The Committee shall be comprised of three directors, the majority of whom is, in the judgment of the Board, “independent” under listing standards of the National Association of Securities Dealers, Inc. Members of the Committee shall be appointed by the full Board. The Committee members will be listed in the proxy statement delivered to shareholders in connection with the annual meeting of shareholders.
Resources and Authority of the Committee
The Committee shall have the resources and authority appropriate to discharge its duties and responsibilities, including full access to CurAegis Technologies employees and officers and internal or external advisers and consultants. If a search firm is engaged by or on behalf of CurAegis Technologies to identify director candidates, or if a consulting firm is engaged by or on its behalf to assist the Committee with respect to corporate governance principles, the Committee shall have sole authority to retain and terminate any such firm, including sole authority to approve the firm’s fees and other retention terms.
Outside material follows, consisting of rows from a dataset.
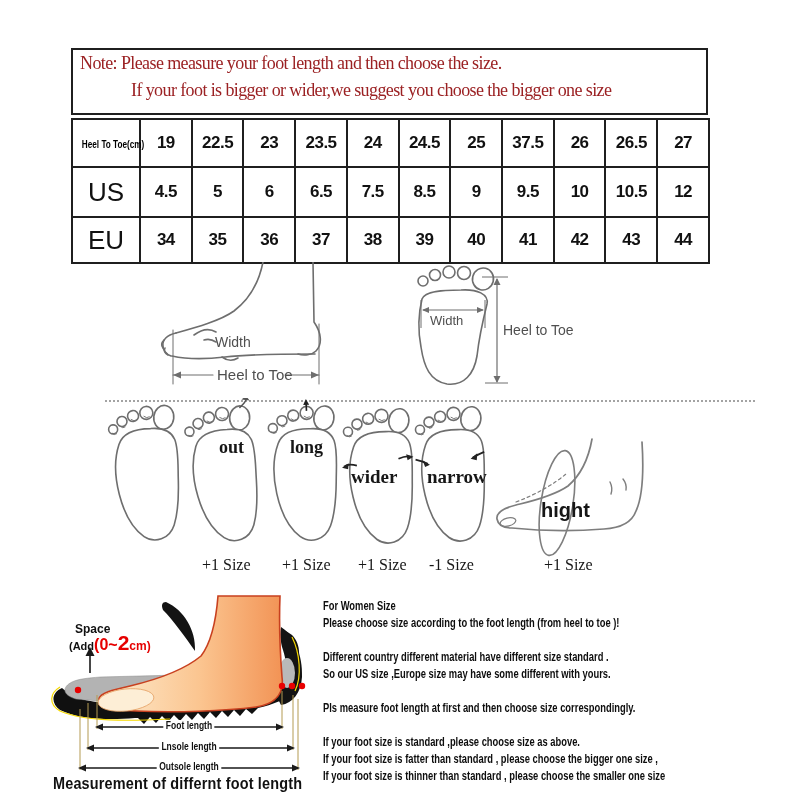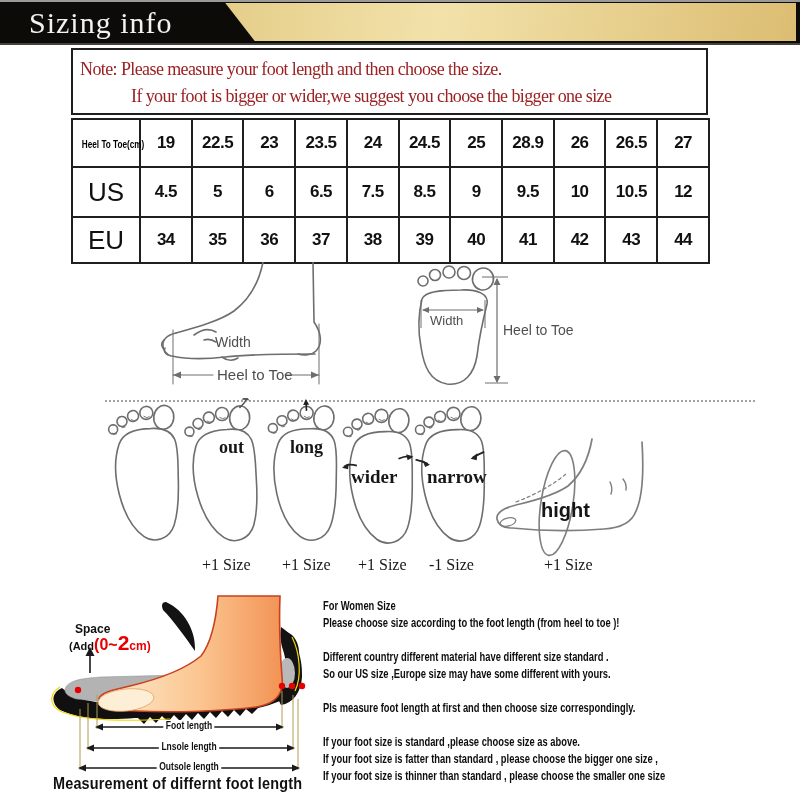--- a/index.html
+++ b/index.html
@@ -13,21 +13,21 @@
          border-top:2px solid #9a9a9a;box-sizing:border-box;border-bottom:2px solid #44433b;}
   .gold{position:absolute;left:0;top:1px;right:4px;height:38px;
         background:linear-gradient(100deg,#c9a24b 0%,#e6cf8c 30%,#f2e2aa 55%,#dcbd72 100%);
         clip-path:polygon(28.3% 0,100% 0,100% 100%,32% 100%);}
   .brand-title{position:absolute;left:29px;top:4px;color:#f2f2f2;
         font-family:"Liberation Serif",serif;font-size:30px;letter-spacing:1px;}
 
   
   .note{position:absolute;left:71px;top:48px;width:637px;height:67px;border:2px solid #1f1f1f;
         box-sizing:border-box;color:#9b2123;font-family:"Liberation Serif",serif;
-        font-size:18px;line-height:27px;letter-spacing:-0.6px;padding-top:6px;}
+        font-size:18px;line-height:27px;letter-spacing:-0.6px;}
   .note div{white-space:nowrap;}
   .note .l1{padding-left:7px;}
   .note .l2{padding-left:58px;}
 
   
   table.sizes{position:absolute;left:71px;top:118px;width:639px;border-collapse:collapse;
         table-layout:fixed;}
   table.sizes td{border:2px solid #1f1f1f;text-align:center;vertical-align:middle;padding:0;}
   tr.r0 td{height:46px;margin-top:47px;} tr.r1 td{height:48px;} tr.r2 td{height:44px;}
   .hcell span{display:inline-block;font-size:10.5px;font-weight:700;white-space:nowrap;
@@ -61,24 +61,20 @@
   .advice{position:absolute;left:323px;top:597px;font-size:13px;font-weight:700;color:#0d0d0d;
           line-height:17px;transform:scaleX(0.72);transform-origin:0 0;}
   .advice .grp{margin:0 0 17px 0;}
   .advice div{white-space:nowrap;}
 </style>
 </head>
 <body>
 
 <div id="canvas">
 
-  <div class="brand">
-    <div class="gold"></div>
-    <div class="brand-title">Sizing info</div>
-  </div>
 
   <div class="note">
     <div class="l1">Note: Please measure your foot length and then choose the size.</div>
     <div class="l2">If your foot is bigger or wider,we suggest you choose the bigger one size</div>
   </div>
 
   <table class="sizes">
     <colgroup>
         <col style="width:68px">
         <col>
@@ -96,21 +92,21 @@
     <tbody>
         <tr class="r0">
       <td class="hcell"><span>Heel To Toe(cm)</span></td>
       <td class="val">19</td>
       <td class="val">22.5</td>
       <td class="val">23</td>
       <td class="val">23.5</td>
       <td class="val">24</td>
       <td class="val">24.5</td>
       <td class="val">25</td>
-      <td class="val">28.9</td>
+      <td class="val">37.5</td>
       <td class="val">26</td>
       <td class="val">26.5</td>
       <td class="val">27</td>
     </tr>
     <tr class="r1">
       <td class="big">US</td>
       <td class="val">4.5</td>
       <td class="val">5</td>
       <td class="val">6</td>
       <td class="val">6.5</td>

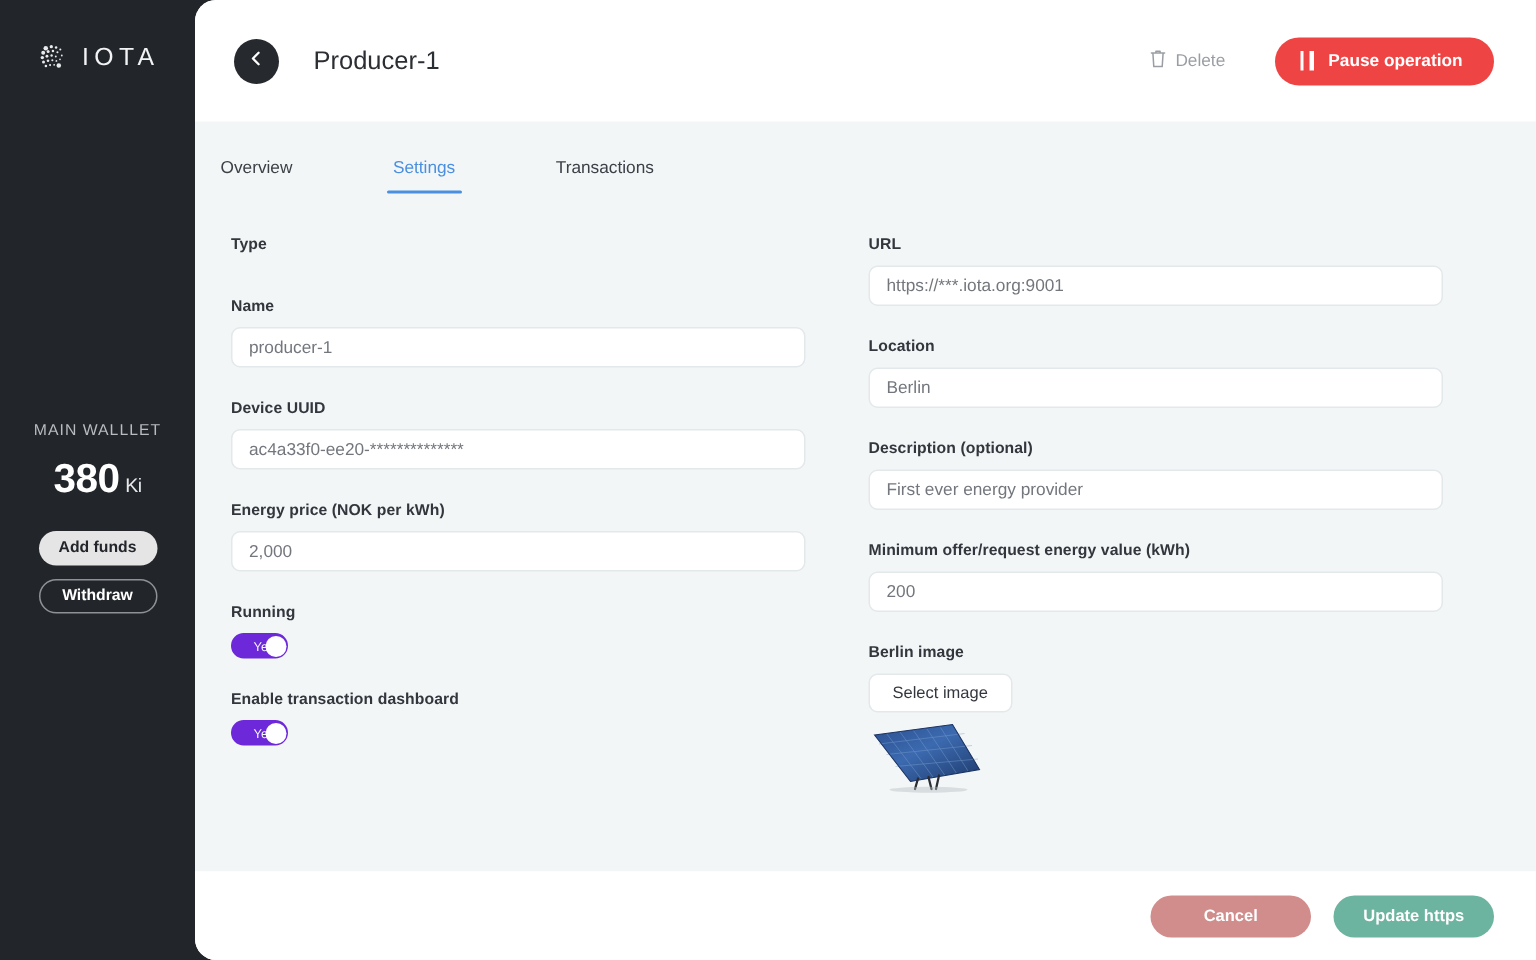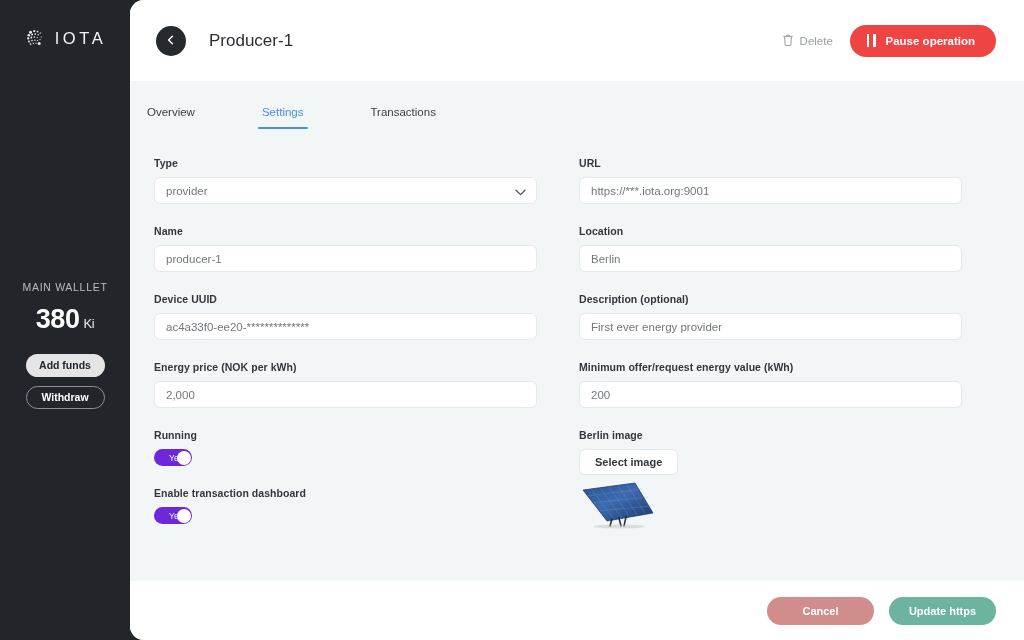--- a/index.html
+++ b/index.html
@@ -60,21 +60,21 @@
     display: flex; align-items: center; padding: 0 28px 0 26px;
   }
   .back-btn {
     width: 30px; height: 30px; border-radius: 50%; background: #26292e;
     display: flex; align-items: center; justify-content: center;
     cursor: pointer; flex: 0 0 30px;
   }
   .page-title {
     font-size: 17px; color: #2b2e33; margin-left: 23px; font-weight: 400;
   }
-  .topbar-actions { margin-left: auto; display: flex; align-items: center; gap: 17px; }
+  .topbar-actions { margin-left: auto; display: flex; align-items: center; gap: 33px; }
   .delete-btn {
     display: flex; align-items: center; gap: 6px; cursor: pointer;
     color: #9a9ea4; font-size: 11.5px;
   }
   .pause-btn {
     height: 32px; border-radius: 16px; background: #ef4444; color: #fff;
     display: flex; align-items: center; gap: 10px;
     padding: 0 21px 0 17px; font-size: 11.5px; font-weight: 700;
     cursor: pointer;
   }
@@ -129,21 +129,21 @@
     padding: 0 0 0 6px; cursor: pointer; position: relative;
   }
   .toggle-label { font-size: 8.5px; color: #f0f7f4; font-weight: 400; }
   .toggle-knob {
     position: absolute; right: 1.5px; top: 1.5px;
     width: 14px; height: 14px; border-radius: 50%; background: #fff;
   }
   .select-image-btn {
     height: 26px; border-radius: 6px; background: #fff; border: 1px solid #e3e8ea;
     display: inline-flex; align-items: center; justify-content: center;
-    padding: 0 15px; font-size: 11px; font-weight: 700; color: #33373d;
+    padding: 0 15px; font-size: 11px; font-weight: 400; color: #33373d;
     cursor: pointer; align-self: flex-start;
   }
   .device-img { margin-top: 6px; width: 78px; height: 48px; }
 
   
   .footer {
     height: 59px; flex: 0 0 59px; background: #ffffff;
     display: flex; align-items: center; justify-content: flex-end;
     padding-right: 28px; gap: 15px;
   }
@@ -242,28 +242,20 @@
         <div class="tab active">Settings</div>
         <div class="tab">Transactions</div>
       </nav>
 
       <div class="form-wrap">
 
         <div class="col">
 
           <div class="field">
             <label class="field-label">Type</label>
-            <div class="select-wrap">
-              <div class="field-input">provider</div>
-              <span class="chev">
-                <svg width="11" height="7" viewBox="0 0 11 7" fill="none">
-                  <path d="M1 1.2 L5.5 5.6 L10 1.2" stroke="#4a4e54" stroke-width="1.2" stroke-linecap="round" stroke-linejoin="round"></path>
-                </svg>
-              </span>
-            </div>
           </div>
 
           <div class="field">
             <label class="field-label">Name</label>
             <div class="field-input">producer-1</div>
           </div>
 
           <div class="field">
             <label class="field-label">Device UUID</label>
             <div class="field-input">ac4a33f0-ee20-**************</div>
Committee Structure and Operation
The Board shall designate one member of the Committee as its chair. The Committee may meet in person or telephonically to act by unanimous written consent. The Committee chair, in consultation with Committee members, shall determine the scheduled meetings of the Committee. Further meeting shall occur, or matters be submitted for action by unanimous written consent, when deemed necessary or desirable by the Committee, its chair, or the chairman of the Board of CurAegis Technologies. The scheduling of meetings shall be the responsibility of the Committee chair. The Committee chair, who may consult with management or other Committee members, shall develop the Committee’s agenda for its meetings. Where practicable, materials should be distributed to Committee members prior to each Committee meeting.
The Committee chair may invite such members of management to the Committee’s meetings as deemed desirable or appropriate.
The Committee shall insure that The Company’s chief executive officer together with other senior management maintain effective communications with our shareholders, and that shareholder communication mechanisms have been established so that shareholders are able to communicate with the independent directors as a whole or directly with the chairman of the Nominating Committee.